NATCHEZ, Miss.-Union workers at Titan International Inc.'s Natchez tire facility approved a new five-year contract Dec. 9, ending the second-longest strike in tire and rubber industry history.
The settlement-coupled with the September ratification of a similar contract at Titan's Des Moines farm tire plant-gives the Quincy, Ill.-based tire and wheel maker some labor peace for the first time in more than 31/2 years.
But unlike their brethren at United Steelworkers Local 164 in Des Moines, Iowa, members of USWA Local 303 in Natchez won't be returning to work anytime soon. That's because the tire plant there has been idle since the spring because of unfavorable economic conditions.
Local 303 President Leo T. Bradley said given the uncertainty of the Natchez factory's future, the deal was the best the union could do. As part of the agreement, Titan said it would maintain the plant up through November 2002. But if Maurice Taylor Jr., the company's CEO and president, decides to close the facility, the union will be helpless to stop it.
``Sometimes your principles are all you have to fight with,'' Mr. Bradley said. ``It's been a long, hard road, and we're ready to get back to work when we get the chance.''
Mr. Taylor called the 39-month strike's end a ``welcome development.''
``This is a unique situation in which the union members have accepted a contract while the facility is not currently in operation,'' he said. ``Titan will continue to concentrate on building our market share for off-highway wheel and tire assemblies through innovative product development.''
The two strikes, along with the recent agricultural market decline and general economic downturn, have hurt Titan's sales and profits since 1998. Mr. Taylor has said he expects 2002 to be an improved year, meaning the Natchez plant could be a big part of the company's near future.
Negotiators for Titan and the USWA first reached tentative agreement on separate pacts in Natchez and Des Moines on Sept. 7. But after Local 164 ratified its contract Sept. 26, Local 303 rejected its proposal on Oct. 2. Mr. Bradley said the members were concerned not only with job security but with the state of the plant, and some payroll deduction and vacation time issues left over from bankruptcy.

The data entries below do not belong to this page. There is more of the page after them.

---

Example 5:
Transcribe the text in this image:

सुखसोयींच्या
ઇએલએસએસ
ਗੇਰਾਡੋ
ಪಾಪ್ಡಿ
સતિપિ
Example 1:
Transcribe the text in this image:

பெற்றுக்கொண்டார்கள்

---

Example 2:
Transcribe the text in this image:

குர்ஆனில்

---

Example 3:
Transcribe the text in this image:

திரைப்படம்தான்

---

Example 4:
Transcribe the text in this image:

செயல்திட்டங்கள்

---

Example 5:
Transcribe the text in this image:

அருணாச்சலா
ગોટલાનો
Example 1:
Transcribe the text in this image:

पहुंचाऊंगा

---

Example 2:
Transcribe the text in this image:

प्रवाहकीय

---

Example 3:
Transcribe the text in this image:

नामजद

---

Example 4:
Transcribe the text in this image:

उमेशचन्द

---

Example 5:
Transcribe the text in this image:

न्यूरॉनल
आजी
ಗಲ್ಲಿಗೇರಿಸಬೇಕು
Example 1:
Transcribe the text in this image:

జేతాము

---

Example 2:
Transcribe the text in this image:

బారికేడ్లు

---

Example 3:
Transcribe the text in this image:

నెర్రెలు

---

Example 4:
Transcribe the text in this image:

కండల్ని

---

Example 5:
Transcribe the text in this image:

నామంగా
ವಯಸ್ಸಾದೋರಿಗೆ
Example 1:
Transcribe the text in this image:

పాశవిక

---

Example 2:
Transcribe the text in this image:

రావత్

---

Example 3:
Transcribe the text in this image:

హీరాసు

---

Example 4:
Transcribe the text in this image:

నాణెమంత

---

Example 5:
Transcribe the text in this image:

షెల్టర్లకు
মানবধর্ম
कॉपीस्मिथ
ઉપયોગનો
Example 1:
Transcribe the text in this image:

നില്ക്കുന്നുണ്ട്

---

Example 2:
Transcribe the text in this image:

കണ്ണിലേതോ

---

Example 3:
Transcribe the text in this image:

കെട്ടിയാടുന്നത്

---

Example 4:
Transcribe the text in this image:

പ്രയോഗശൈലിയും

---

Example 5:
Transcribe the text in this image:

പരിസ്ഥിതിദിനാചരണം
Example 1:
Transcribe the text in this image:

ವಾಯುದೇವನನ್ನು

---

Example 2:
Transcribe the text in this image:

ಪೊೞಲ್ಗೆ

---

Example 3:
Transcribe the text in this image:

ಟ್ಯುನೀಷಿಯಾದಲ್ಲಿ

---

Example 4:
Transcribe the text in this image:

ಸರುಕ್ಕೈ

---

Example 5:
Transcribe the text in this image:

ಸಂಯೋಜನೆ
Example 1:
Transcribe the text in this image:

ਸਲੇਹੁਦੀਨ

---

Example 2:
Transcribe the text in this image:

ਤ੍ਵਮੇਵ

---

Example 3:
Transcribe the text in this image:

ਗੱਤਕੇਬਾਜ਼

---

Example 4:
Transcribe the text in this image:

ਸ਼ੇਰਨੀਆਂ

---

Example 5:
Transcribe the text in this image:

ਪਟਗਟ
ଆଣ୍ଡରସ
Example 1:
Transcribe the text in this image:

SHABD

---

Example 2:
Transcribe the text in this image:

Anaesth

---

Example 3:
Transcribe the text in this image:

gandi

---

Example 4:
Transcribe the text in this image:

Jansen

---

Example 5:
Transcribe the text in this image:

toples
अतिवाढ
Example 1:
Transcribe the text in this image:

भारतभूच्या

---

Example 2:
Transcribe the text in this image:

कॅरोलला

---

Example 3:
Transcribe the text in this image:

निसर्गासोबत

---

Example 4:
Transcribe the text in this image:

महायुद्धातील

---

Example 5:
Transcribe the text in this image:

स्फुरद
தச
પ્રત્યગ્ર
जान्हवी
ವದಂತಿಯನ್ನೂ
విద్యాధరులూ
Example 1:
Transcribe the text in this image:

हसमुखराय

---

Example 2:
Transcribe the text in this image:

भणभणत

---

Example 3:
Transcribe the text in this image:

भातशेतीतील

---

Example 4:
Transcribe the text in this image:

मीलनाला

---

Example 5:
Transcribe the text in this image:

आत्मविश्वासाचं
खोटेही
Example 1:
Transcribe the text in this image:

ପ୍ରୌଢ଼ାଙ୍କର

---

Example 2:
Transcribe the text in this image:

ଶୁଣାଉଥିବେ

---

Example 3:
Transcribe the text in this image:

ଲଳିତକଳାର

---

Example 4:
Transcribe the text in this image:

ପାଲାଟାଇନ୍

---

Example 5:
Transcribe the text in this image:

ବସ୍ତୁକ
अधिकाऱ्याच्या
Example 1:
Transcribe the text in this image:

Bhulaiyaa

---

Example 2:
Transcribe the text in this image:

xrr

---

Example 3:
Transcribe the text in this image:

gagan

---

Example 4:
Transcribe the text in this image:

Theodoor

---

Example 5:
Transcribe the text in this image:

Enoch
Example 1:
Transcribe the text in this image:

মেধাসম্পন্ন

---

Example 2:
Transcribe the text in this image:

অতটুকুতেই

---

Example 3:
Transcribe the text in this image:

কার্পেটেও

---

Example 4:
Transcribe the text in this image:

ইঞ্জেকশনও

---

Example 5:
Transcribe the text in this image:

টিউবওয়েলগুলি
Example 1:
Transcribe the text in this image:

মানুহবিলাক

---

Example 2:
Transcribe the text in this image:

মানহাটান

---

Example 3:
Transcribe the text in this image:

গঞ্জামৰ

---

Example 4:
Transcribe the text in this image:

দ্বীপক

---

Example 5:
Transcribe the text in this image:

The former plant owner, Condere Corp., filed for Chapter 11 protection in 1997 when the plant operated as Fidelity Tire Manufacturing Co. Titan officially took over the facility in September 1998, and the union struck soon after.
Negotiations between the two sides resumed, and after working out some of the outstanding issues, another tentative agreement was reached Nov. 15.
USWA officials toured the plant the last week of November to verify what equipment was inside, and the vote date was set. About 77 percent of the voting members approved the pact.
Like the Des Moines contract, which ended the longest strike-40 months-in industry history, the Natchez deal includes wage increases, a new defined pension benefit plan, seniority and recall privileges and an early retirement option for eligible workers once the plant reopens.
When-or if-the Natchez facility is back in business, it will be interesting to see how many Local 303 members are back. When the strike started in September 1998, about 140 of 330 members were on layoff, and production levels may not grow to capacity for a long time.
By comparison, only about 265, or 40 percent, of 670 strikers returned in Des Moines, as many chose to retire or quit. Plus, a large portion of employees had already left the company during the dispute.
The USWA agreed to drop unfair labor practice charges filed against the company in Natchez once medical and vacation benefits worked out in the settlement are paid, Mr. Bradley said.
All other labor charges stemming from both strikes have been dropped, but two legal actions-a shareholders lawsuit filed against Mr. Taylor and the Titan board of directors and a federal anti-racketeering suit filed by Titan against the USWA-remain unsettled.
``The agreement addressed the concerns of the membership,'' Mr. Bradley said. ``Now we'll focus on working with the company to reopen the plant,'' he said.